__Exercise passage__
'''

O(M * N * log(M * N)) – The algorithm uses a priority queue (or min-heap) to repeatedly select the location with the smallest known effort, which contributes a logarithmic cost. In the worst case, we might add each cell of the M x N grid to the priority queue. Each cell will be processed, and for each cell, we examine at most four neighbors. Adding and removing from the priority queue take O(log(M * N)) time, and we potentially do this for every cell. Therefore, the time complexity is O(M * N * log(M * N)).

Space Complexity

O(M * N) – The algorithm uses a table (or 2D array) to store the minimum effort needed to reach each cell in the grid. The dimensions of this table are the same as the input grid, which is M rows and N columns, where M is the number of rows and N is the number of columns in the input height map. Therefore, the auxiliary space used by the algorithm is proportional to the size of the grid. Thus, the space complexity is O(M * N).

'''

__Given entries__
'''

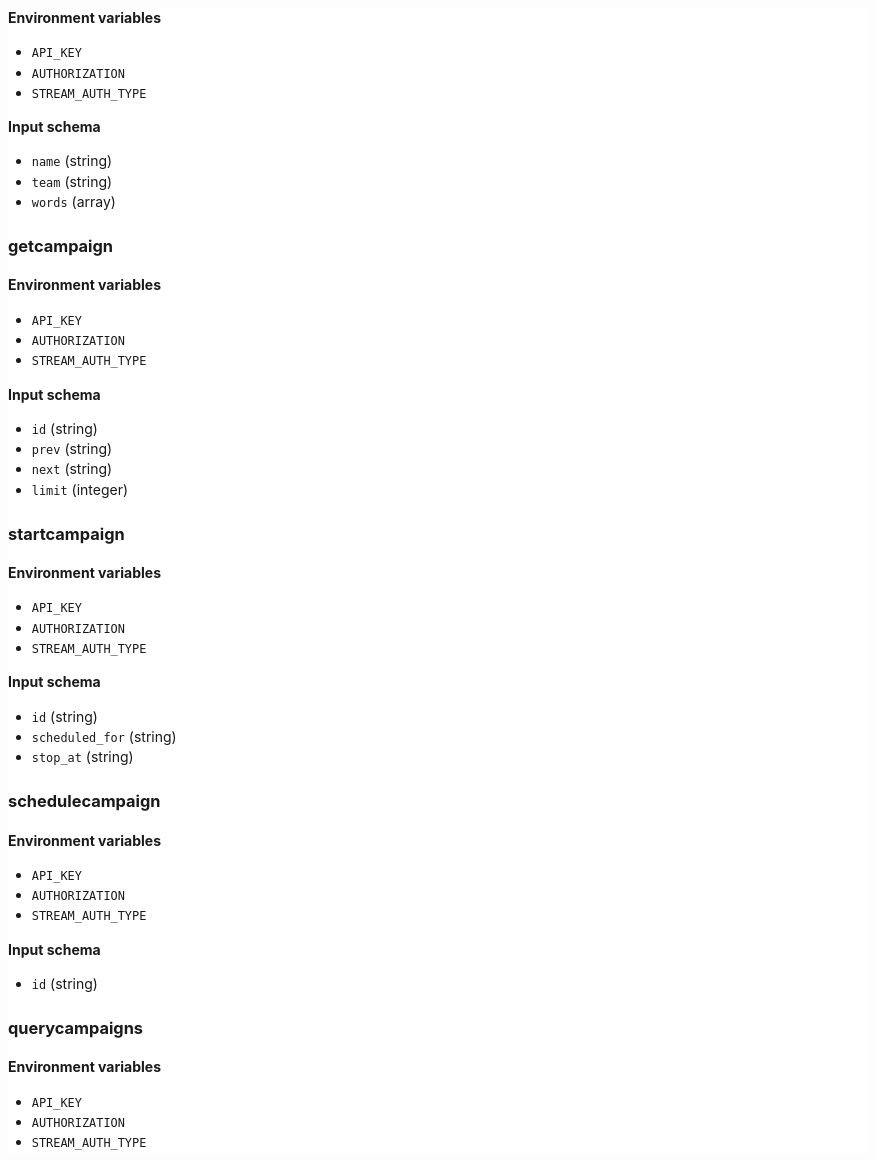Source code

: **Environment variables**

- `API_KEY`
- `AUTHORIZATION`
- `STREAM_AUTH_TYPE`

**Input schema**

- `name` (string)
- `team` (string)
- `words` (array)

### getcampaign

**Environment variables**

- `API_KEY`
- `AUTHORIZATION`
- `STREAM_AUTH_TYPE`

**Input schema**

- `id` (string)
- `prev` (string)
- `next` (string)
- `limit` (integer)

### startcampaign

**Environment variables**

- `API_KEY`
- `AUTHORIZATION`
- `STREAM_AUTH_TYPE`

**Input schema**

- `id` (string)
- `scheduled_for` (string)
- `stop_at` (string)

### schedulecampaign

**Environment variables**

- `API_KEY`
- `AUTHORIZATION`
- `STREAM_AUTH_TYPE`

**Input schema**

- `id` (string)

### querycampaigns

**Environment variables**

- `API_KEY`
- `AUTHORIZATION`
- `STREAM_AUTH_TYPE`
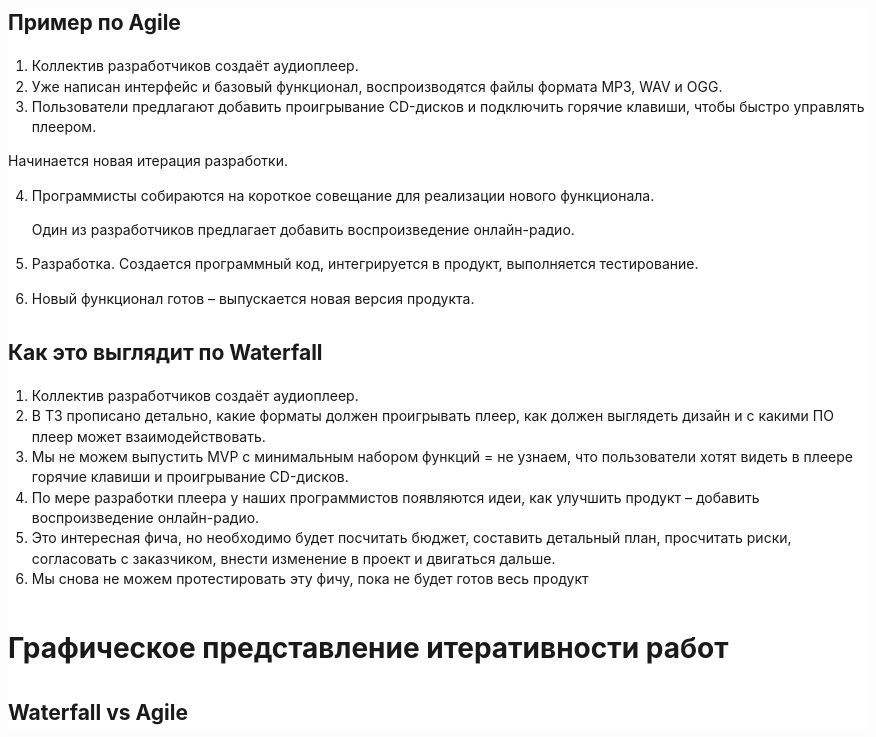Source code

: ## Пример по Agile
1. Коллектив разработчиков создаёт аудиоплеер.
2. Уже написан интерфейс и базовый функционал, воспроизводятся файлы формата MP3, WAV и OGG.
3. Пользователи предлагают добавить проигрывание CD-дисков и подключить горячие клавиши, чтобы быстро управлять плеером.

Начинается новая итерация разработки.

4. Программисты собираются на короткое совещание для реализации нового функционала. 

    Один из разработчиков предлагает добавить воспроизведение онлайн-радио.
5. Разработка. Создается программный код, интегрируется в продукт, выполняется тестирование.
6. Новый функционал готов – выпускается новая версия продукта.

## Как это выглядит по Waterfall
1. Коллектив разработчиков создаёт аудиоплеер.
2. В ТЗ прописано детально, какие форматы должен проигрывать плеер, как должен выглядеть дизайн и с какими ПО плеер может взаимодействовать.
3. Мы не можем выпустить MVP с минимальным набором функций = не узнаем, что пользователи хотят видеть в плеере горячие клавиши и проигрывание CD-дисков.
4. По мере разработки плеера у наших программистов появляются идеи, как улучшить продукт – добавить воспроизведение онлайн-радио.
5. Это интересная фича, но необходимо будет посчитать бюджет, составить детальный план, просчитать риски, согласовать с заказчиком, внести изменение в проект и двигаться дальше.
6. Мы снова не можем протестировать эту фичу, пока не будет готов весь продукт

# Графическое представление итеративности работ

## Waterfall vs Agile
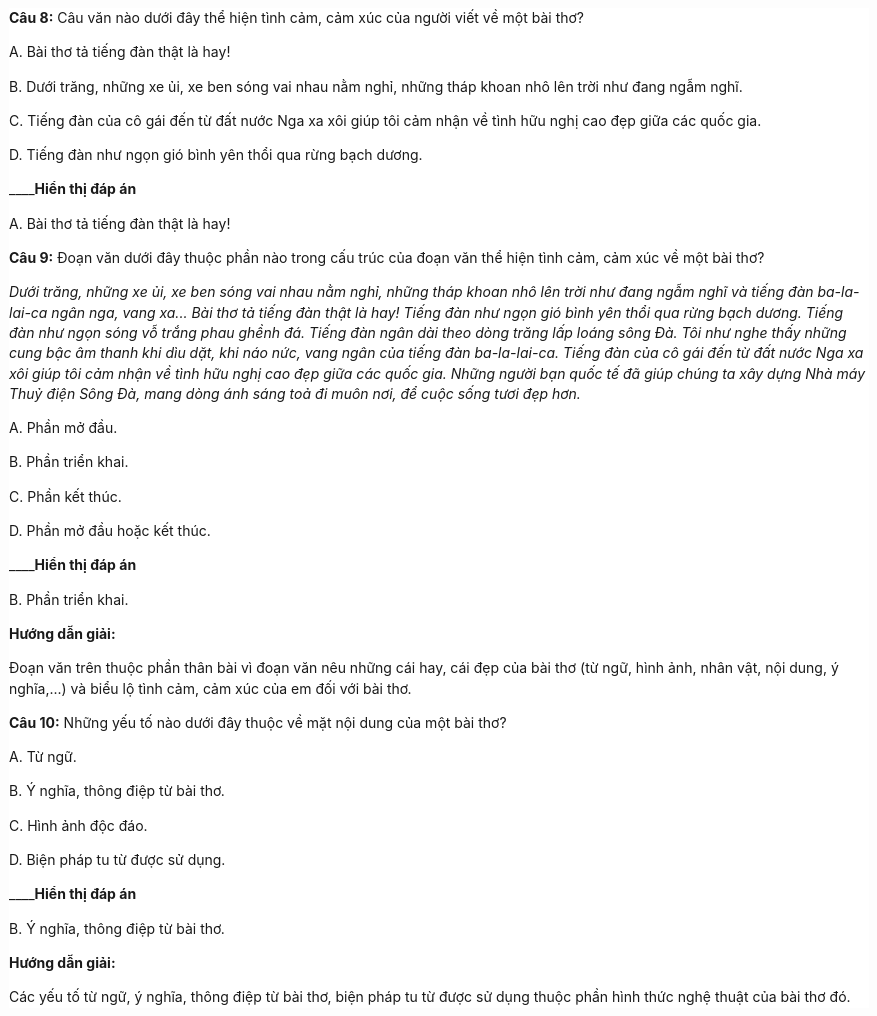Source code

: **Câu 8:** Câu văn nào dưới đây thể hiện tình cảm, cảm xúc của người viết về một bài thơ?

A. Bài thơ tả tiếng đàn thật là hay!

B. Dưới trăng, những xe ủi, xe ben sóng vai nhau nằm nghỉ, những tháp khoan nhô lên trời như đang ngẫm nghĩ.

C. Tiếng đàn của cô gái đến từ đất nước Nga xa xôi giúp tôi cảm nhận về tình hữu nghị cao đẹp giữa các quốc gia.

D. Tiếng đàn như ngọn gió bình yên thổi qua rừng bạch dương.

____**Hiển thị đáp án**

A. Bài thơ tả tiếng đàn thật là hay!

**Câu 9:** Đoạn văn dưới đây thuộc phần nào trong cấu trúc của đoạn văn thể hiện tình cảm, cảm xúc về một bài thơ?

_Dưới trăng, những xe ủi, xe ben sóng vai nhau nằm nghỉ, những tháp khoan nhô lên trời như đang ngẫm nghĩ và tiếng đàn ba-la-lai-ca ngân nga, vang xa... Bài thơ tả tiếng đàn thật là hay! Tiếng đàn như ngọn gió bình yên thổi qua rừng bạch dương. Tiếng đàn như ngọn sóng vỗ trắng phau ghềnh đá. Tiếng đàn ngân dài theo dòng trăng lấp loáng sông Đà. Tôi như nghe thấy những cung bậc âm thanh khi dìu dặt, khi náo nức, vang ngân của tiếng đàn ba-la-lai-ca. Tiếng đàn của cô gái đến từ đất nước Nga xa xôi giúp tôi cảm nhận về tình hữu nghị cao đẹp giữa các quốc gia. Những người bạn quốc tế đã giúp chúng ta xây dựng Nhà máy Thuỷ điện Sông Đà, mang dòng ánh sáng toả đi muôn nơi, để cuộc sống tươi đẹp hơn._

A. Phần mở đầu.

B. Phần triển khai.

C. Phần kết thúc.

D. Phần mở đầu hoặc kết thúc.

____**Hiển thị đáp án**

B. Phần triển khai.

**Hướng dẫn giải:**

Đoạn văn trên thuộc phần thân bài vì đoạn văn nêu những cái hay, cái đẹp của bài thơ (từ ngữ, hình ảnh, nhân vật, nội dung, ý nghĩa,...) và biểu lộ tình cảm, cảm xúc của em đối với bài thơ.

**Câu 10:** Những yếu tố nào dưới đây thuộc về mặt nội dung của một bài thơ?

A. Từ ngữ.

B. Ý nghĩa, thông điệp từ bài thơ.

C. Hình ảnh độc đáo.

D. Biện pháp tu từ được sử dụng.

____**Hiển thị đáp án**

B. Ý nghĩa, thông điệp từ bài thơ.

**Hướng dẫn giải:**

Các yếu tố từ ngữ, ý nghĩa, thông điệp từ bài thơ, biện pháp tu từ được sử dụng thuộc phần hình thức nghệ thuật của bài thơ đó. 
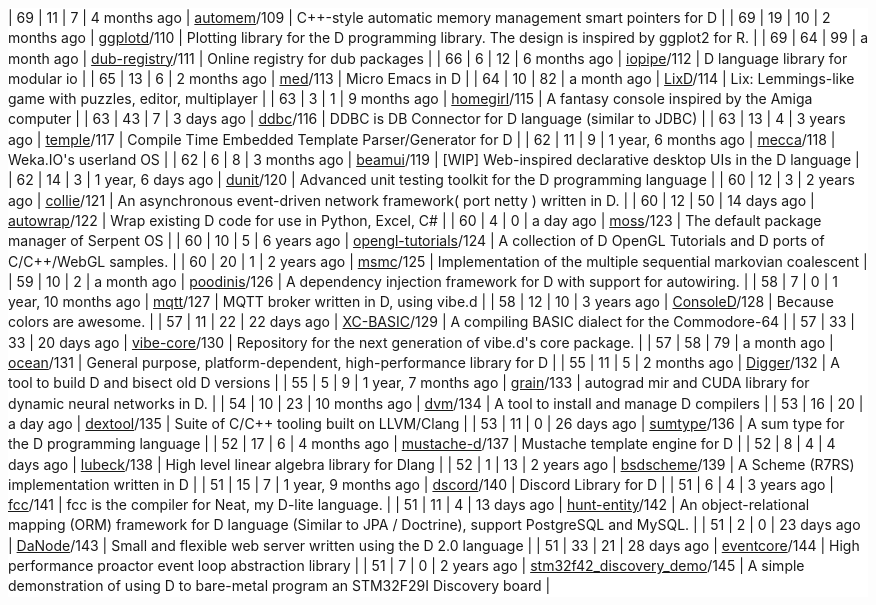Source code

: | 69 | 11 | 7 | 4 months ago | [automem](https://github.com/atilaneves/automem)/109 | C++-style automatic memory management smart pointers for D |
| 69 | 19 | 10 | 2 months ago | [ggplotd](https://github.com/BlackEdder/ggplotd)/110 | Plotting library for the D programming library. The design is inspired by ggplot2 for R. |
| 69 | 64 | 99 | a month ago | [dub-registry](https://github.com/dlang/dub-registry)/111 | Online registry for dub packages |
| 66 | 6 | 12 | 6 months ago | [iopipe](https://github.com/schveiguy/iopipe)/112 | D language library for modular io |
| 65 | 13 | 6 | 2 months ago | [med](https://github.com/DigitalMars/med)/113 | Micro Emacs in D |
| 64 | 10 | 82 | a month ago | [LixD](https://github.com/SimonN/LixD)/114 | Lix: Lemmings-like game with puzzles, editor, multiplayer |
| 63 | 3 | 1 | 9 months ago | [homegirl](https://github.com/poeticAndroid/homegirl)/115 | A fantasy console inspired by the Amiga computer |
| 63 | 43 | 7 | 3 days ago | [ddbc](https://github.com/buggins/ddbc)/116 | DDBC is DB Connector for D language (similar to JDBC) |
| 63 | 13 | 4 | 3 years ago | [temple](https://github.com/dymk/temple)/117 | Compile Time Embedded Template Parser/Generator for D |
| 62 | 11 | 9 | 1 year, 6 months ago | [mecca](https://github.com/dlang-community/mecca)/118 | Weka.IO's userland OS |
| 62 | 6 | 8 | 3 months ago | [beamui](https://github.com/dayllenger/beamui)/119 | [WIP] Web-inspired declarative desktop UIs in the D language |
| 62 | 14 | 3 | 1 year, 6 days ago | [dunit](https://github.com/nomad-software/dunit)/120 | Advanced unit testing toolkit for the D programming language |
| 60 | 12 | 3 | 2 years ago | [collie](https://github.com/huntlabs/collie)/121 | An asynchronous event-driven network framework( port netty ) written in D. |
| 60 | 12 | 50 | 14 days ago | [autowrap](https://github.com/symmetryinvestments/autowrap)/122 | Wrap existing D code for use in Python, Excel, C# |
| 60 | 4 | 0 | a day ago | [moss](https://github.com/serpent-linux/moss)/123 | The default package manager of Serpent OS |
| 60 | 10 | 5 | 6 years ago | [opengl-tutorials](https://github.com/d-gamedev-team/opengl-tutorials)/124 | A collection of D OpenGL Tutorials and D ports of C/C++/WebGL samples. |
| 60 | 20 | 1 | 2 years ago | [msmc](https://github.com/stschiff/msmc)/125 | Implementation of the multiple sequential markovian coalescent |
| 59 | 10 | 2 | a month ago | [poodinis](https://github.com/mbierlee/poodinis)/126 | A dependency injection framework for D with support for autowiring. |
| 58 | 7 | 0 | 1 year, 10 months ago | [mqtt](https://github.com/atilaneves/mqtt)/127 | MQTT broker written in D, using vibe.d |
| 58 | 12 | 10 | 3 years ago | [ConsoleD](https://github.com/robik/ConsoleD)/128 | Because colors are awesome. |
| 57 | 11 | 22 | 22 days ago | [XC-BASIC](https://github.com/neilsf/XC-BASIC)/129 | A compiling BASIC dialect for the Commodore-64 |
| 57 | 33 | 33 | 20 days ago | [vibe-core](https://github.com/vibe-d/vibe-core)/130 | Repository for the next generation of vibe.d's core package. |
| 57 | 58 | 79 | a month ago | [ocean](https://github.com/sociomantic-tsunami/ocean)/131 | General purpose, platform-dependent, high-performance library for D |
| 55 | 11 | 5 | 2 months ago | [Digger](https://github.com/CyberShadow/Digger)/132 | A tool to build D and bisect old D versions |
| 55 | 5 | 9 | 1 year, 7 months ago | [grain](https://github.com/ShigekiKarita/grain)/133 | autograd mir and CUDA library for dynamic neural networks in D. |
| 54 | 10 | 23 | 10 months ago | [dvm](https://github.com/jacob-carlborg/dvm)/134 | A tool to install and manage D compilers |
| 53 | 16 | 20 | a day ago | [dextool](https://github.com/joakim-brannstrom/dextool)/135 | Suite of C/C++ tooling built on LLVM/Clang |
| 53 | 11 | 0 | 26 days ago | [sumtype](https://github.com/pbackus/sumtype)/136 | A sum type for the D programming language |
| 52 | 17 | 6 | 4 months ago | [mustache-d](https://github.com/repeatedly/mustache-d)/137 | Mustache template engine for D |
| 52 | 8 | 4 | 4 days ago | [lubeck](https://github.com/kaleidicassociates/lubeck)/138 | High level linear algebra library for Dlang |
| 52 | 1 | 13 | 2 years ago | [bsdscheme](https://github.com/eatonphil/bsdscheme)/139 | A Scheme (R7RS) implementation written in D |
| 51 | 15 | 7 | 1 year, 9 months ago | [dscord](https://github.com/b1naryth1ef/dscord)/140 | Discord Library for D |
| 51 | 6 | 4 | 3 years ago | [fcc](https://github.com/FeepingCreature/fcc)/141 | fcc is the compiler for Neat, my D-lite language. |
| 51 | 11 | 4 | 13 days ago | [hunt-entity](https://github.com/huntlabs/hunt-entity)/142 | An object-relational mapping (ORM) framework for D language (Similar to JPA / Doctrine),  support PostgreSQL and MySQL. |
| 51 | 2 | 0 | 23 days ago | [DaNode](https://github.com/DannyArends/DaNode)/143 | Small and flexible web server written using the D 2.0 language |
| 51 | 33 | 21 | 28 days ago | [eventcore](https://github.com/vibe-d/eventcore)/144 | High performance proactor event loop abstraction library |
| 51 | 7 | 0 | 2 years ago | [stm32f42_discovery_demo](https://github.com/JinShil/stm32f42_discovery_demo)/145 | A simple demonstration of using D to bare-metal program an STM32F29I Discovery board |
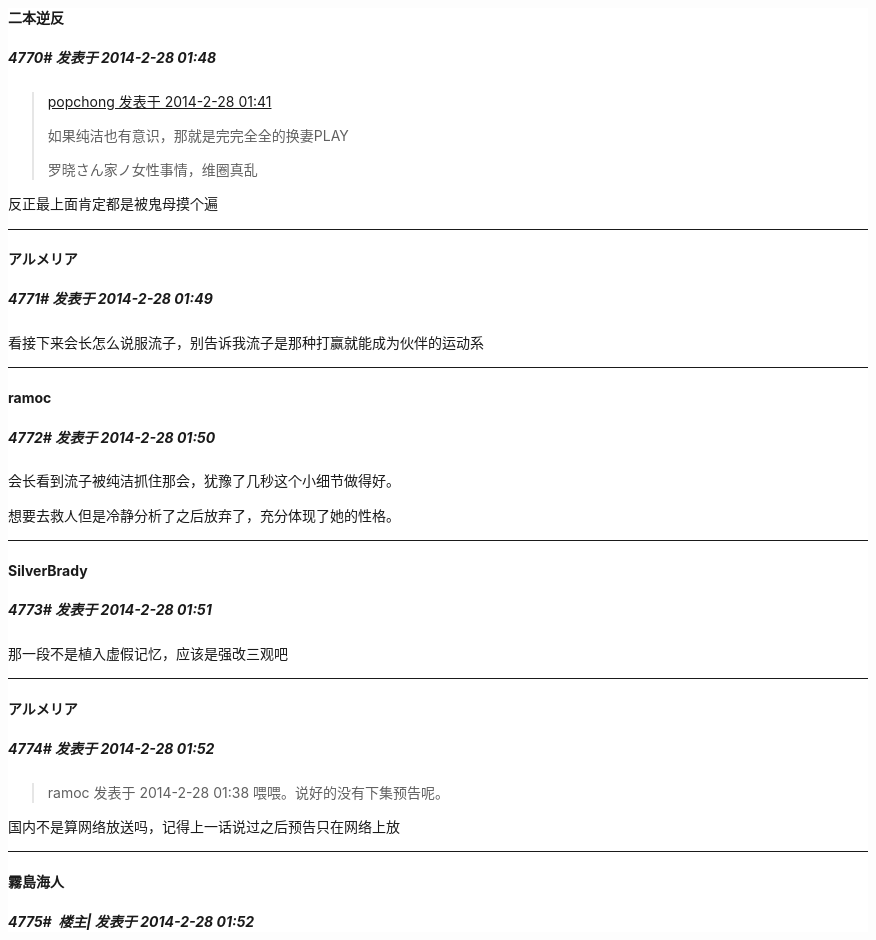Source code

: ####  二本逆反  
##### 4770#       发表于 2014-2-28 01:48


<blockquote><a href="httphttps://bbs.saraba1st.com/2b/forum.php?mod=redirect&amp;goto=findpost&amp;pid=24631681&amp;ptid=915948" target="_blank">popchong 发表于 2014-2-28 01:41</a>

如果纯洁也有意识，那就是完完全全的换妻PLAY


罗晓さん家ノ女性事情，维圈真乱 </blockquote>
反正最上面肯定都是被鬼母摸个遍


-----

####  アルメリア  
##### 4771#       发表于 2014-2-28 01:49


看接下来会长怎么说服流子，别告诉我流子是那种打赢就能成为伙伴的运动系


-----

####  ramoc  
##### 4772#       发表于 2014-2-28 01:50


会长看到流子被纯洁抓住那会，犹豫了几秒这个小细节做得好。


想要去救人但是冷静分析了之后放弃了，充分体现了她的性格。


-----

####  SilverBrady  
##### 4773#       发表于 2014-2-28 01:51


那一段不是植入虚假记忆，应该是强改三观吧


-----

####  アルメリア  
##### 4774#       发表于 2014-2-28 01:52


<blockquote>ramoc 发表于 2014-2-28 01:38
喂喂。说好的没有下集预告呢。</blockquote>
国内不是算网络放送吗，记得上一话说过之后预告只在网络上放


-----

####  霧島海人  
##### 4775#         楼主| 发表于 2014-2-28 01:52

'''

__Tasks to complete__
[1] Count the lines of the records that contain the word "language", and give only that number.
[2] Go on with the complexity analysis from the point where it stops.
The text and the records were taken from separate sources.

__Responses by item number__
[1] 8

[2]
Edge Cases

Case	How to Handle
Empty height matrix	Return -1 or throw an exception as there is no path.
Single-cell height matrix (1x1)	Return 0, as there is no effort required to reach the destination from the start.
Large height matrix, approaching memory limits	Ensure the algorithm's memory usage scales reasonably, potentially using iterative deepening or other memory optimization techniques.
Height matrix with all identical values	The path with minimum effort will have an effort of 0, and the algorithm should correctly find a valid path.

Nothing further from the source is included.